__What you need to do__:
The lines below that include "psów" are to be found and copied.

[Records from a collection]
☆ ☆ ☆
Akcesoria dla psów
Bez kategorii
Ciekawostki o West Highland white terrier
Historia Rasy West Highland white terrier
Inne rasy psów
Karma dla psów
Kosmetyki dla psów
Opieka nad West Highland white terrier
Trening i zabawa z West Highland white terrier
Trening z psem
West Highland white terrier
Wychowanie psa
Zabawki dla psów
☆ ☆ ☆
__Task solution__:
Akcesoria dla psów
Inne rasy psów
Karma dla psów
Kosmetyki dla psów
Zabawki dla psów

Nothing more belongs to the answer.